Quando si tratta di optare tra due o più alternative, nel prendere una decisione possiamo utilizzare due differenti metodi: il giudizio per elezione o il giudizio per esclusione. Il primo criterio si concentra sui pregi, il secondo sui difetti. Succede quindi che, a seconda dell’approccio scelto e a parità di condizioni, si possa giungere a conclusioni diverse; perché “scartare non è l’immagine speculare, per così dire, il negativo, di scegliere” (Chi crediamo di essere? – M.Piattelli Palmarini).

Ma io intendo fare un passo indietro e domandare: cosa ci spinge ad adottare liberamente un approccio piuttosto che l’altro, cioè l’elezione piuttosto che l’esclusione (soprattutto se ciò avviene senza particolari tentennamenti)? Penso che le risposte possano essere due: o la presenza di un pregio talmente evidente e importante, per cui la contemporaneità di eventuali difetti diventa oggettivamente minoritaria (e viceversa); oppure l’influenza di un nostro pre-giudizio che ci spinge a ritenere un pregio decisamente più determinante di un difetto (o viceversa).

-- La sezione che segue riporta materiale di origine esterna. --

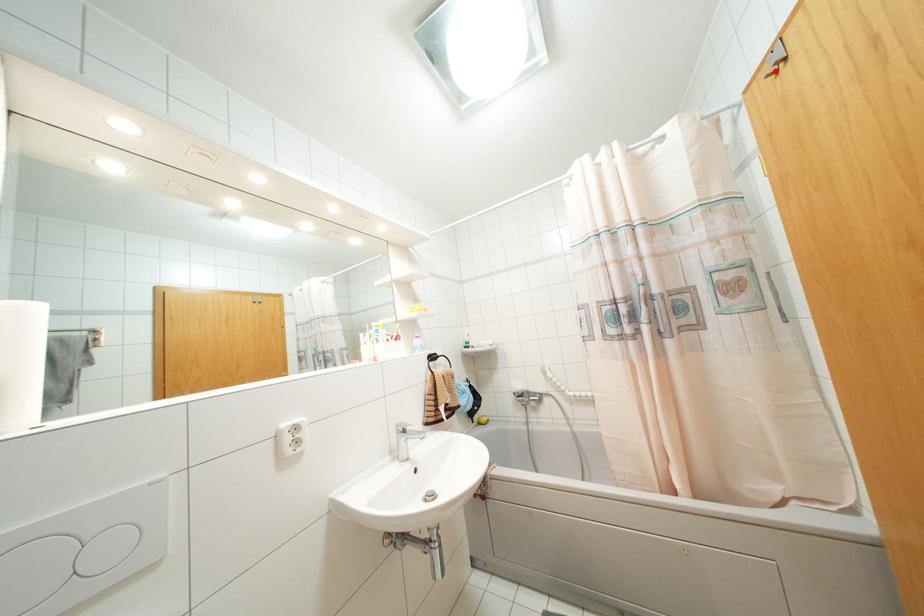
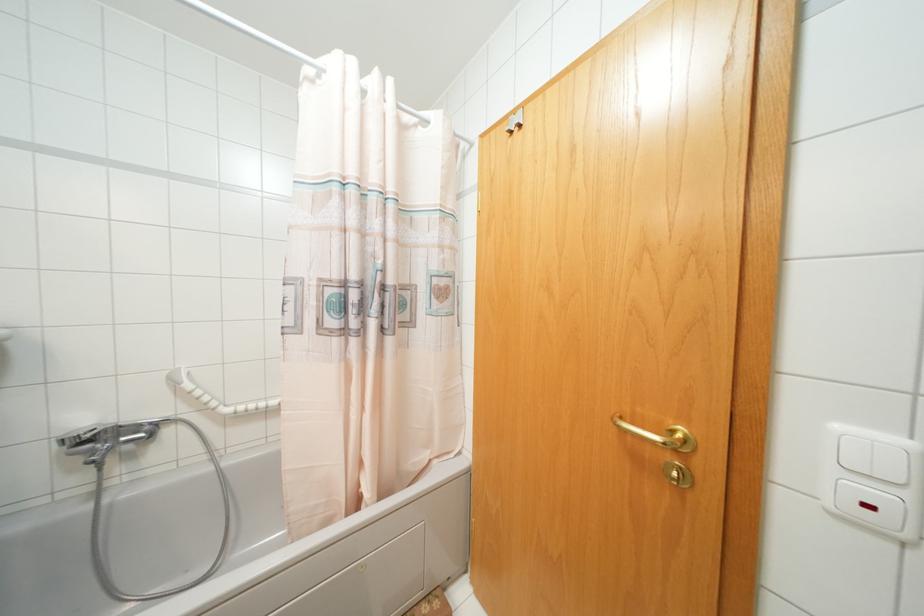
In the second image, find the point that corresponds to the highlighted location in the first image.

(511, 132)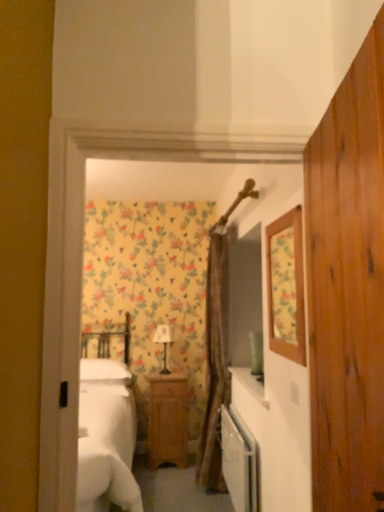
Locate an element on the screen. free space in front of wooden nightstand at center is located at coordinates click(x=152, y=478).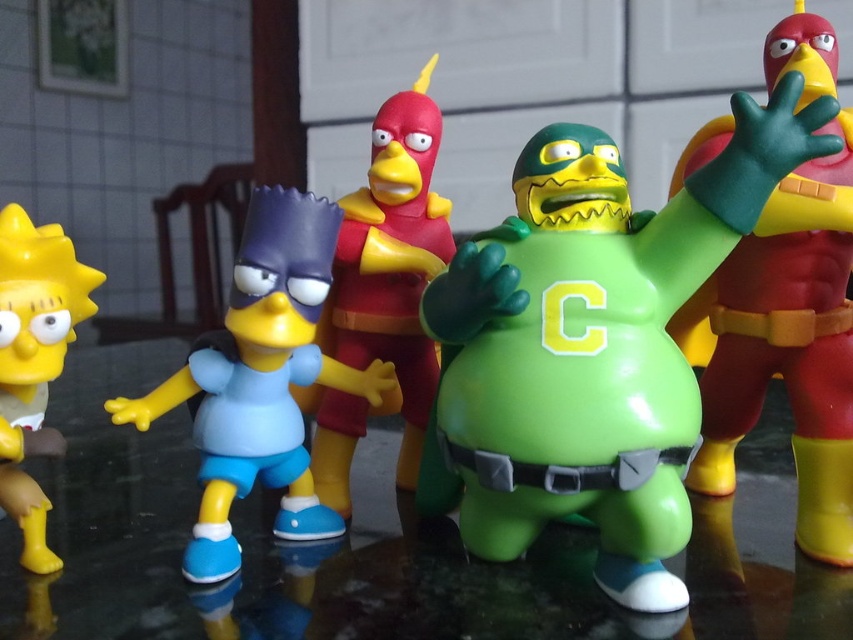
Question: Among these objects, which one is nearest to the camera?

Choices:
 (A) shiny red plastic bird at center
 (B) light blue plastic bart simpson at center

Answer: (B)

Question: Is green matte figure at center closer to the viewer compared to shiny red and yellow figure at center right?

Choices:
 (A) yes
 (B) no

Answer: (A)

Question: In this image, where is green matte figure at center located relative to shiny red plastic bird at center?

Choices:
 (A) below
 (B) above

Answer: (A)

Question: Among these points, which one is farthest from the camera?

Choices:
 (A) 793,280
 (B) 601,330
 (C) 651,486

Answer: (A)

Question: Which point is farther from the camera taking this photo?

Choices:
 (A) (405, 312)
 (B) (312, 280)

Answer: (A)

Question: Is shiny red and yellow figure at center right bigger than light blue plastic bart simpson at center?

Choices:
 (A) yes
 (B) no

Answer: (A)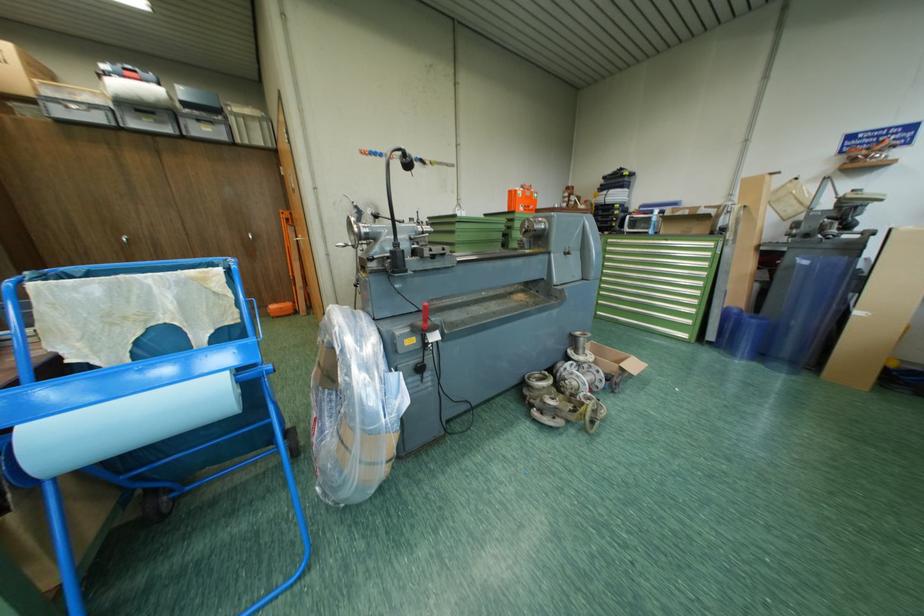
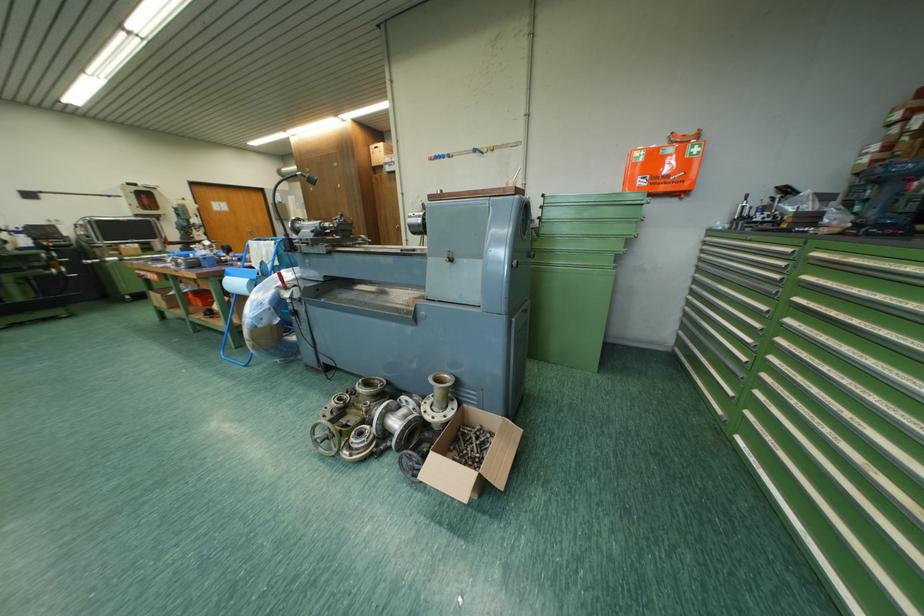
Locate, in the second image, the point that corresponds to point 560,456 in the first image.

(311, 428)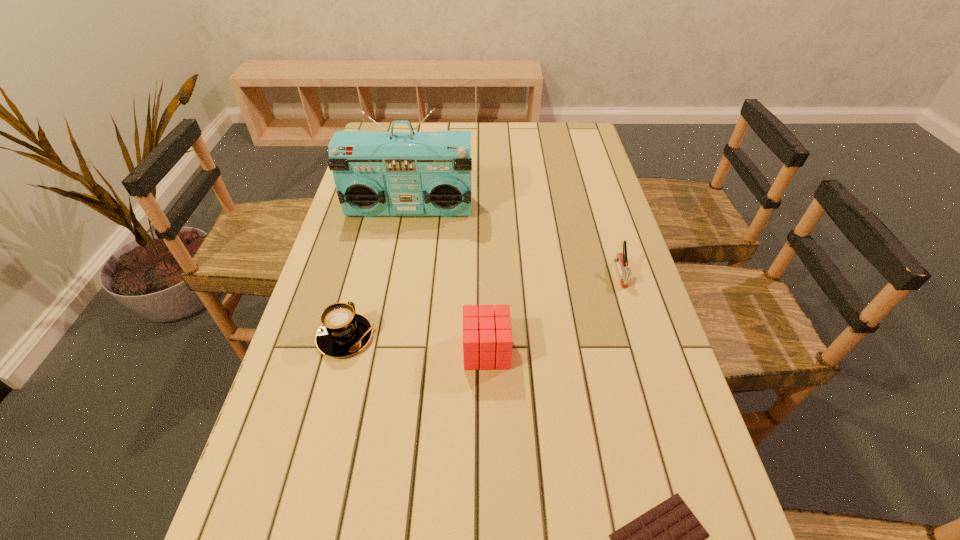
Where is `the farthest object`? The height and width of the screenshot is (540, 960). the farthest object is located at coordinates (412, 173).

At what (x,y) coordinates should I click in order to perform the action: click on the tallest object. Please return your answer as a coordinate pair (x, y). Image resolution: width=960 pixels, height=540 pixels. Looking at the image, I should click on (412, 173).

Image resolution: width=960 pixels, height=540 pixels. What are the coordinates of `cube` in the screenshot? It's located at (490, 340).

The height and width of the screenshot is (540, 960). Find the location of `the second farthest object`. the second farthest object is located at coordinates (621, 260).

Where is `cappuccino`? Image resolution: width=960 pixels, height=540 pixels. cappuccino is located at coordinates 343,332.

Locate an element on the screen. free spot located on the front-facing side of the tallest object is located at coordinates (389, 328).

This screenshot has width=960, height=540. Find the location of `free space located 0.080m on the front of the cube`. free space located 0.080m on the front of the cube is located at coordinates (487, 406).

At what (x,y) coordinates should I click in order to perform the action: click on free location located on the handle side of the stapler. Please return your answer as a coordinate pair (x, y). This screenshot has height=540, width=960. Looking at the image, I should click on (673, 446).

At what (x,y) coordinates should I click in order to perform the action: click on vacant region located on the back of the cappuccino. Please return your answer as a coordinate pair (x, y). Looking at the image, I should click on (358, 290).

Identify the location of radio receiver that is positioned at the left edge. The height and width of the screenshot is (540, 960). (412, 173).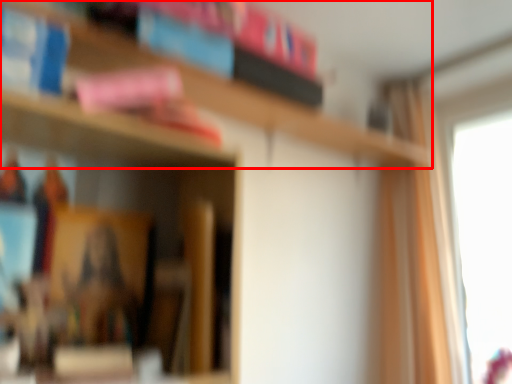
Question: From the image's perspective, considering the relative positions of bookcase (annotated by the red box) and curtain in the image provided, where is bookcase (annotated by the red box) located with respect to the staircase?

Choices:
 (A) below
 (B) above

Answer: (B)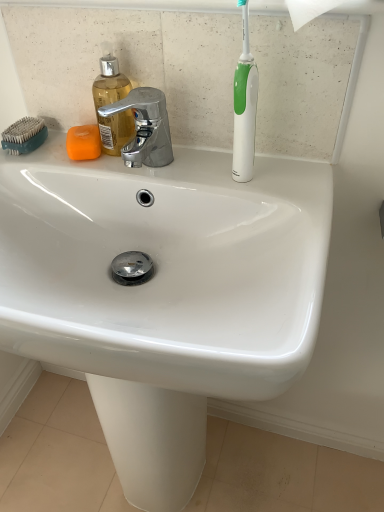
This screenshot has width=384, height=512. What do you see at coordinates (111, 103) in the screenshot? I see `translucent plastic soap dispenser at upper left` at bounding box center [111, 103].

What do you see at coordinates (145, 128) in the screenshot? The image size is (384, 512). I see `polished chrome faucet at upper center` at bounding box center [145, 128].

Find the location of a particular element. This screenshot has width=384, height=512. teal plastic comb at upper left is located at coordinates (24, 135).

Is white glossy sink at center oriented away from teal plastic comb at upper left?

No, white glossy sink at center's orientation is not away from teal plastic comb at upper left.

From the image's perspective, who appears lower, white glossy sink at center or teal plastic comb at upper left?

white glossy sink at center appears lower in the image.

Locate an element on the screen. sink on the right side of teal plastic comb at upper left is located at coordinates (x=164, y=293).

Is white glossy sink at center not within teal plastic comb at upper left?

white glossy sink at center is positioned outside teal plastic comb at upper left.

Considering the sizes of objects white glossy sink at center and white glossy toothbrush at upper right in the image provided, who is wider, white glossy sink at center or white glossy toothbrush at upper right?

white glossy sink at center.

Is white glossy sink at center outside of white glossy toothbrush at upper right?

Yes, white glossy sink at center is located beyond the bounds of white glossy toothbrush at upper right.

From the picture: Considering the positions of objects white glossy sink at center and white glossy toothbrush at upper right in the image provided, who is more to the left, white glossy sink at center or white glossy toothbrush at upper right?

From the viewer's perspective, white glossy sink at center appears more on the left side.

Does white glossy sink at center have a greater height compared to white glossy toothbrush at upper right?

Yes, white glossy sink at center is taller than white glossy toothbrush at upper right.

Considering the sizes of white glossy toothbrush at upper right and white glossy sink at center in the image, is white glossy toothbrush at upper right wider or thinner than white glossy sink at center?

Clearly, white glossy toothbrush at upper right has less width compared to white glossy sink at center.

Is white glossy toothbrush at upper right taller than white glossy sink at center?

No, white glossy toothbrush at upper right is not taller than white glossy sink at center.

Consider the image. Is white glossy toothbrush at upper right oriented towards white glossy sink at center?

No, white glossy toothbrush at upper right is not facing towards white glossy sink at center.

Find the location of a particular element. The image size is (384, 512). toothbrush behind the white glossy sink at center is located at coordinates (244, 106).

From the image's perspective, which is below, translucent plastic soap dispenser at upper left or teal plastic comb at upper left?

teal plastic comb at upper left appears lower in the image.

Considering the positions of objects translucent plastic soap dispenser at upper left and teal plastic comb at upper left in the image provided, who is more to the right, translucent plastic soap dispenser at upper left or teal plastic comb at upper left?

From the viewer's perspective, translucent plastic soap dispenser at upper left appears more on the right side.

From the picture: Which of these two, translucent plastic soap dispenser at upper left or teal plastic comb at upper left, stands taller?

translucent plastic soap dispenser at upper left is taller.

Is translucent plastic soap dispenser at upper left aimed at teal plastic comb at upper left?

No, translucent plastic soap dispenser at upper left is not aimed at teal plastic comb at upper left.

Considering the relative sizes of teal plastic comb at upper left and white glossy toothbrush at upper right in the image provided, is teal plastic comb at upper left thinner than white glossy toothbrush at upper right?

In fact, teal plastic comb at upper left might be wider than white glossy toothbrush at upper right.

Does teal plastic comb at upper left turn towards white glossy toothbrush at upper right?

No, teal plastic comb at upper left is not aimed at white glossy toothbrush at upper right.

Which of these two, teal plastic comb at upper left or white glossy toothbrush at upper right, stands shorter?

Standing shorter between the two is teal plastic comb at upper left.

Which object is positioned more to the left, teal plastic comb at upper left or white glossy toothbrush at upper right?

teal plastic comb at upper left is more to the left.

Considering the relative positions of teal plastic comb at upper left and translucent plastic soap dispenser at upper left in the image provided, is teal plastic comb at upper left to the left of translucent plastic soap dispenser at upper left from the viewer's perspective?

Yes.

Is teal plastic comb at upper left turned away from translucent plastic soap dispenser at upper left?

No.

Is teal plastic comb at upper left completely or partially outside of translucent plastic soap dispenser at upper left?

Yes.

Image resolution: width=384 pixels, height=512 pixels. Identify the location of comb behind the translucent plastic soap dispenser at upper left. (24, 135).

Does teal plastic comb at upper left have a lesser width compared to white glossy sink at center?

Yes, teal plastic comb at upper left is thinner than white glossy sink at center.

Is there a large distance between teal plastic comb at upper left and white glossy sink at center?

Actually, teal plastic comb at upper left and white glossy sink at center are a little close together.

Between teal plastic comb at upper left and white glossy sink at center, which one appears on the left side from the viewer's perspective?

teal plastic comb at upper left.

Considering their positions, is teal plastic comb at upper left located in front of or behind white glossy sink at center?

teal plastic comb at upper left is positioned farther from the viewer than white glossy sink at center.

Locate an element on the screen. This screenshot has height=512, width=384. sink on the right of teal plastic comb at upper left is located at coordinates (164, 293).

This screenshot has width=384, height=512. What are the coordinates of `sink on the left of the white glossy toothbrush at upper right` in the screenshot? It's located at (164, 293).

From the image, which object appears to be nearer to polished chrome faucet at upper center, orange matte soap at upper left or translucent plastic soap dispenser at upper left?

Among the two, translucent plastic soap dispenser at upper left is located nearer to polished chrome faucet at upper center.

Which object lies further to the anchor point teal plastic comb at upper left, white glossy sink at center or white glossy toothbrush at upper right?

The object further to teal plastic comb at upper left is white glossy sink at center.

Considering their positions, is polished chrome faucet at upper center positioned further to white glossy toothbrush at upper right than orange matte soap at upper left?

orange matte soap at upper left lies further to white glossy toothbrush at upper right than the other object.

Considering their positions, is teal plastic comb at upper left positioned further to white glossy sink at center than translucent plastic soap dispenser at upper left?

teal plastic comb at upper left.

Estimate the real-world distances between objects in this image. Which object is closer to teal plastic comb at upper left, white glossy sink at center or orange matte soap at upper left?

orange matte soap at upper left lies closer to teal plastic comb at upper left than the other object.

Considering their positions, is translucent plastic soap dispenser at upper left positioned further to polished chrome faucet at upper center than white glossy toothbrush at upper right?

white glossy toothbrush at upper right is positioned further to the anchor polished chrome faucet at upper center.

From the image, which object appears to be nearer to translucent plastic soap dispenser at upper left, polished chrome faucet at upper center or orange matte soap at upper left?

polished chrome faucet at upper center is positioned closer to the anchor translucent plastic soap dispenser at upper left.

From the image, which object appears to be nearer to orange matte soap at upper left, white glossy sink at center or white glossy toothbrush at upper right?

white glossy toothbrush at upper right.

I want to click on soap dispenser positioned between polished chrome faucet at upper center and orange matte soap at upper left from near to far, so click(111, 103).

Identify the location of tap between teal plastic comb at upper left and white glossy toothbrush at upper right. The width and height of the screenshot is (384, 512). (145, 128).

Where is `tap between orange matte soap at upper left and white glossy toothbrush at upper right in the horizontal direction`? tap between orange matte soap at upper left and white glossy toothbrush at upper right in the horizontal direction is located at coordinates (145, 128).

At what (x,y) coordinates should I click in order to perform the action: click on tap between translucent plastic soap dispenser at upper left and white glossy sink at center vertically. Please return your answer as a coordinate pair (x, y). The width and height of the screenshot is (384, 512). Looking at the image, I should click on pos(145,128).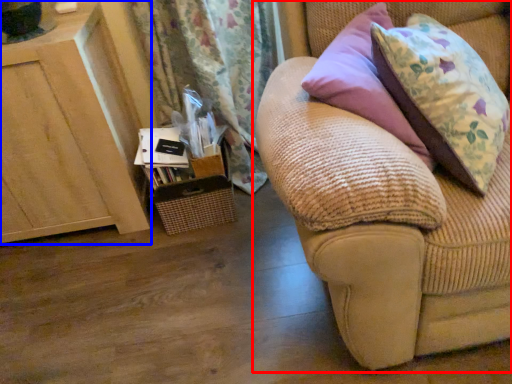
Question: Among these objects, which one is nearest to the camera, studio couch (highlighted by a red box) or furniture (highlighted by a blue box)?

Choices:
 (A) studio couch
 (B) furniture

Answer: (A)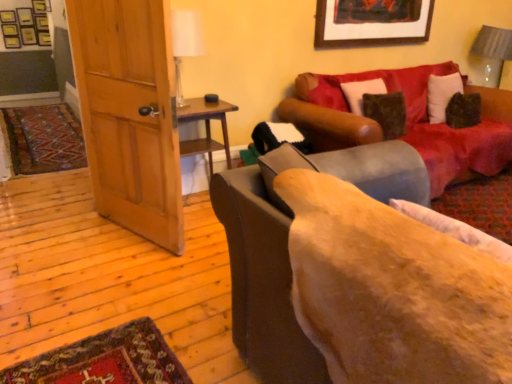
Question: Considering the positions of velvet red couch at upper right, acting as the first studio couch starting from the back, and gray fabric lampshade at upper right in the image, is velvet red couch at upper right, acting as the first studio couch starting from the back, bigger or smaller than gray fabric lampshade at upper right?

Choices:
 (A) big
 (B) small

Answer: (A)

Question: From a real-world perspective, relative to gray fabric lampshade at upper right, is velvet red couch at upper right, acting as the first studio couch starting from the back, vertically above or below?

Choices:
 (A) above
 (B) below

Answer: (B)

Question: Which object is positioned closest to the wooden door at left?

Choices:
 (A) wooden side table at left
 (B) wooden picture frame at upper center
 (C) velvet brown couch at center, the 2th studio couch viewed from the back
 (D) gray fabric lampshade at upper right
 (E) white glass table lamp at upper center

Answer: (A)

Question: Which of these objects is positioned closest to the wooden picture frame at upper center?

Choices:
 (A) white glass table lamp at upper center
 (B) wooden door at left
 (C) velvet red couch at upper right, acting as the first studio couch starting from the back
 (D) fluffy beige pillow at lower right
 (E) wooden side table at left

Answer: (C)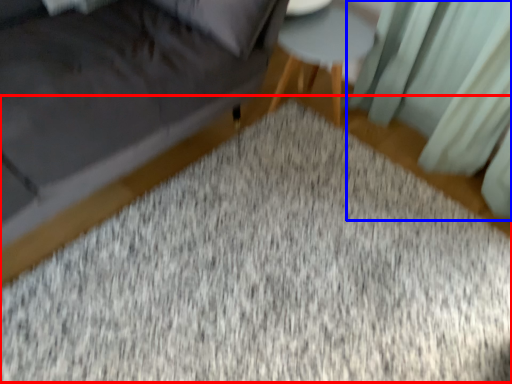
Question: Which object is further to the camera taking this photo, mat (highlighted by a red box) or curtain (highlighted by a blue box)?

Choices:
 (A) mat
 (B) curtain

Answer: (B)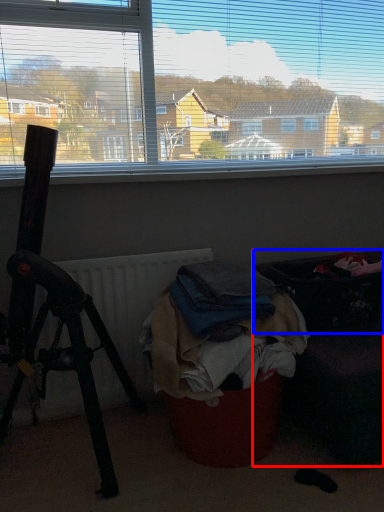
Question: Which point is further to the camera, furniture (highlighted by a red box) or laundry basket (highlighted by a blue box)?

Choices:
 (A) furniture
 (B) laundry basket

Answer: (B)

Date queste premesse, ognuno può a questo punto decidere se il caso di Eduardo Severin cade nella categoria della “ragionevole oggettività” o in quella dell'”influenza del pre-giudizio”.
Per me è la seconda che ho detto, perché credo che il libertario sia molto condizionato dall’affetto che prova per il proprio portafoglio (e dal senso di sicurezza personale che questi può dare, quando è bello gonfio).
Tuttavia, anche se ciò fosse dimostrato senza ombra di dubbio, non arriverei mai a proporre contromisure autoritarie per impedire al soggetto di realizzare il proprio sogno d’amore.